Areas Where Tim Wise Deepens the Divide by his Words: 

1) Tim Wise categorically states that "white Americans" (translation: conservatives) are "not as outraged about George Floyd's death as they are about COVID" government overreach. White people see government overreach in COVID response but not in police brutality, and Wise makes the statement that white Americans "say nothing at all" about George Floyd and police brutality. 

Tim Wise mentions the COVID protesters who didn't "get the memo" and were willing to role the dice with other peoples lives, despite the obvious contradiction that vastly larger groups of protesters across the country have rolled the dice with other peoples lives, Wise makes the inference that those COVID protesters said "nothing at all" about George Floyd's death. This is blatantly false. Conservatives are verily consistent on government over reach, not all Republicans, but most conservatives I know are concerned about overly militarized policing and the over reach of government power at every level. Opposition to overly powerful and intrusive government is a quintessential conservative value and underlies most of what conservatives believe is wrong with the progressive movement. I wonder if Tim Wise would be willing to have a serious conversation about reducing the power of the government over our everyday lives?
2) Wise discusses how the American Revolution legitimizes violent liberation and property destruction as a legitimate tactic in "the movement."

Wise says in this interview that there is a discussion on the table for the "tactical and strategic value of property destruction," and likens that discussion to Nelson Mandela in South Africa who believed in sabotage of commercial and state property. He said this is part of regular discussion among those "inside the movement," but he has, "You who isn't part of that discussion?" And I quote: "ANYONE who has not already committed to the struggle for racial justice and equity... If your in the struggle you are welcome... but if you are one who didn't say anything when George Floyd was killed..." And he means didn't signal support for "the movement" as constituted and defined by groups like the BLM, if you "didn't tweet anything out... If you are talking about how horrible it is when black people are burning stuff." I assume he means those of us who denounce any rioting by people of any color, those of us who oppose the destruction and theft of property.

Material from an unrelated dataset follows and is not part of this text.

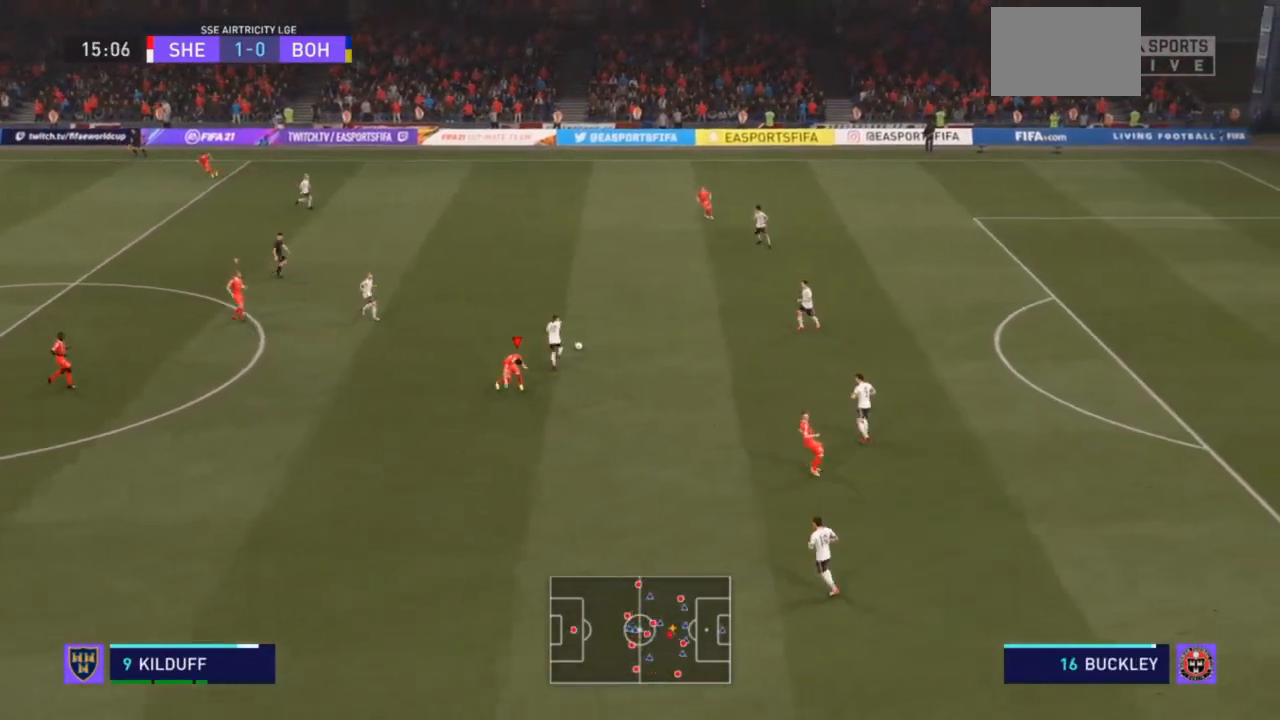
{"buttons": [], "left_stick": "up-left", "right_stick": "center", "events": [[167, "left_stick", "up"], [233, "R2", "up"], [467, "left_stick", "up-left"]]}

He says if you are one of those people, "YOU ARE NOT INVITED TO THE CONVERSATION... YOU ARE NOT PART OF THE CONVERSATION... YOU ARE A VULTURE TO THE CONVERSATION... IF YOU ARE NOT PART OF THE MOVEMENT WHY ARE YOU TALKING?"

NOW... Aren't those words exactly what Theo E.J. Wilson was speaking out against in his TED talk? Wasn't he just saying that the only way to bridge the divide was to have conversations that cross the divide. I must say that I am very confused as to why he recommended Time Wise, his first recommended "voice" on the racial justice side, as one that conservatives ought to listen to. To be fair I may listen to more of Tim Wise and see if he moderates himself for main stream media, he may, and perhaps Wilson is more acquainted with him in that realm, but if this interview is any reflection of the real man, the authentic Tim Wise, It gives me little hope that any bridge is possible.